# DLKit Generators

DLKit is a lightweight framework for managing a large number of Keras models. It provides a wrapper for models, tools to efficiently represent and read data, and analysis functions. This notebook overview how to use the DLKit generators to rapidly read and process data using a large number of processes/threads.




## DLGenerator

For most HEP applications, the data is far too big to keep in memory. So during fitting, the data needs to be loaded on the fly. Keras uses python generators to read data as it trains. Since reading data can take some time, training in this way usually takes significantly longer than loading the data into memory first. To accelerate reading, Keras enables you to read the data using multiple parallel generators, but unfortunately their implementation has several issues that make it inefficient. So `DLKit` provides generators that not only run much faster, make it easy to read data.

Let's try to read the LCD data using a `DLGenerator`. `DLKit` provides a generator which can read any files from various directories and correctly mix examples in the training data. But we can do the mixing before hand to save some time during training. A "premixed" file is available at `/data/LCD/LCD-Merged-All.h5`.

First lets open the file up by hand to see what is inside:

In [1]:
import h5py
f=h5py.File('/data/LCD/LCD-Merged-All.h5')

for k in f.keys():
    try:
        print k,f[k].shape
    except:
        print k,"Not a tensor"
f.close()        

ECAL (3211264, 25, 25, 25)
HCAL (3211264, 5, 5, 60)
OneHot (3211264, 4)
index (3211264,)
target (3211264, 1, 5)


We see 3211264 events, which will require several hundred gigs of ram to load into memory. ECAL and HCAL are as described above. "OneHot" and "index" encode the true class of each example. "target" holds the energy of the particle. 

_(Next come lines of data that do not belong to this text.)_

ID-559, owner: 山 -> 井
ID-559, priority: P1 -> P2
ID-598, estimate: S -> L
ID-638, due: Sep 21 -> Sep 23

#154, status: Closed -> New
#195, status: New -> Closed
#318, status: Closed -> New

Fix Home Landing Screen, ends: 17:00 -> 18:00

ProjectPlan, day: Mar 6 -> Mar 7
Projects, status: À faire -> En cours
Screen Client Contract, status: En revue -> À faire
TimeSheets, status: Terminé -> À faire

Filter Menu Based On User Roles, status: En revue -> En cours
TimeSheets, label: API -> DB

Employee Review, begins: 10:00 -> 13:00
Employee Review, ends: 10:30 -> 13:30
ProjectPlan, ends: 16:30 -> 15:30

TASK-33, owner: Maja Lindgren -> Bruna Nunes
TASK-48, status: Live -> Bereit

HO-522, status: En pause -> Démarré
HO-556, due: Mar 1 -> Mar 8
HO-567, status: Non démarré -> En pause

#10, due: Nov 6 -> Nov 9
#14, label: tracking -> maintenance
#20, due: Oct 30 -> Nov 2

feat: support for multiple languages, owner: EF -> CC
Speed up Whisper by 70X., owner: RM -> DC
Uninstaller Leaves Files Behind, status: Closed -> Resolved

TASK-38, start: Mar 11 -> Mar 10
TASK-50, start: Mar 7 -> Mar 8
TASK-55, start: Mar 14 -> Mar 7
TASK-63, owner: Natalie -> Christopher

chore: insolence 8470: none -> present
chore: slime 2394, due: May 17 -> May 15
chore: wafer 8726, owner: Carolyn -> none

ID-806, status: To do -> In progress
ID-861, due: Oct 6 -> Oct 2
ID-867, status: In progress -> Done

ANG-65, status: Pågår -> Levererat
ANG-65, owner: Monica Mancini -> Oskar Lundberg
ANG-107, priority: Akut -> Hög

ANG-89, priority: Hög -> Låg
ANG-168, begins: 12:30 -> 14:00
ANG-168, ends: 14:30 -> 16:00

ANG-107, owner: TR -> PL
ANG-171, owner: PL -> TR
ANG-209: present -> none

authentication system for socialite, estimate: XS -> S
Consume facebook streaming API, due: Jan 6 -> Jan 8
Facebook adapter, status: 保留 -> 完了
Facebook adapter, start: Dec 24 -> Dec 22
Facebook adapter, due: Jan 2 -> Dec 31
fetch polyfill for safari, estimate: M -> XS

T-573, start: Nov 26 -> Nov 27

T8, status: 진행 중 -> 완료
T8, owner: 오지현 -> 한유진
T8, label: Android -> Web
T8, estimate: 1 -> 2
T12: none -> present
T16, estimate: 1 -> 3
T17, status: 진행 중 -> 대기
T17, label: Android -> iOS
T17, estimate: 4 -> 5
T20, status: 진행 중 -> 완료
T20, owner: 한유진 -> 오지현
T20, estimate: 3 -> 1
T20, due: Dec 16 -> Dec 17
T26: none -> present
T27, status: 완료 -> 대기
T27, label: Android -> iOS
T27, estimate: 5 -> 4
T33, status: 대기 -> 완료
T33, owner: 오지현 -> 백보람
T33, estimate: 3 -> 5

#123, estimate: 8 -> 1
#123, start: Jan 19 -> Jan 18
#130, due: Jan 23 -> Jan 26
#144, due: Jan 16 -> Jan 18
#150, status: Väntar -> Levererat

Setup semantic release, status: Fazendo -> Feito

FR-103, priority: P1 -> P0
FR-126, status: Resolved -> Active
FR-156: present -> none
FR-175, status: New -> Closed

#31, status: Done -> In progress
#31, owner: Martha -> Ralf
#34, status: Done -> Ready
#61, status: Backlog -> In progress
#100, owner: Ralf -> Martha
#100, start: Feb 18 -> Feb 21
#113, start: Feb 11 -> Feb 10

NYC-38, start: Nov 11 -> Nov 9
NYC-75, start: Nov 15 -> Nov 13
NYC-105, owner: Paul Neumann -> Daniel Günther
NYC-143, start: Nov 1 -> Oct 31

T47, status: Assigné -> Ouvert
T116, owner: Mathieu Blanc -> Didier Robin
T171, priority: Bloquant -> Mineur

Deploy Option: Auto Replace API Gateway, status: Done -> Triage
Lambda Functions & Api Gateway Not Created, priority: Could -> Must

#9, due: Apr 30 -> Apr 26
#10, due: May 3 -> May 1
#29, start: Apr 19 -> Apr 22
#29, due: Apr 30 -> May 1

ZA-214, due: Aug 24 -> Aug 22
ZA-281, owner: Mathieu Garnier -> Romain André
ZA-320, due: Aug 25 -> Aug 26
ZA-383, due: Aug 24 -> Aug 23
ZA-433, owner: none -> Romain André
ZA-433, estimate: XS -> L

Now we can build a DLGenerator to read this file on the fly:

In [2]:
# A function to Normalize the data.

from DLTools.ThreadedGenerator import DLh5FileGenerator

def ConstantNormalization(Norms):
    def NormalizationFunction(Ds):
        out = []
        for i,Norm in enumerate(Norms):
            Ds[i]/=Norm
            out.append(Ds[i])
        return out
    return NormalizationFunction

def MergeInputs():
    def f(X):
        return [X[0],X[1]],X[2]
    return f

def MakePreMixGenerator(InputFile,BatchSize,Norms=[150.,1.],  Max=3e6,Skip=0, 
                        ECAL=True, HCAL=True, Energy=False, **kwargs):
    datasets=[]

    if ECAL:
        datasets.append("ECAL")
    if HCAL:
        datasets.append("HCAL")

    datasets.append("OneHot")

    if Energy:
        datasets.append("target")
    
    if ECAL and HCAL:
        post_f=MergeInputs()
    else:
        post_f=False
        
    pre_f=ConstantNormalization(Norms)
    
    G=DLh5FileGenerator(files=[InputFile], datasets=datasets,
                        batchsize=BatchSize,
                        max=Max, skip=Skip, 
                        postprocessfunction=post_f,
                        preprocessfunction=pre_f,
                        **kwargs)
    
    return G

MyGen=MakePreMixGenerator("/data/LCD/LCD-Merged-All.h5",1024,[150.,150.,1.])

Using Theano backend.


Couldn't import dot_parser, loading of dot files will not be possible.


`DLh5FileGenerator` takes a list of files and keys of objects to read, and delivers `BatchSize` number of examples as requested. Note that we not only read the data, but we use a `preprocessfunction` to normalize the data, and a `postprocessfunction` to format output as needed for Keras to train a ECAL and HCAL model simultaneously.

Let's get some events:

In [3]:
TheGen=MyGen.Generator()
Data=TheGen.next()

print Data[0][0].shape
print Data[0][1].shape
print Data[1].shape


(1024, 25, 25, 25)
(1024, 5, 5, 60)
(1024, 4)


# Mixing Generator

The DLKit's mixing generator take data separated into files and appropriately mix them and label them for classification tasks.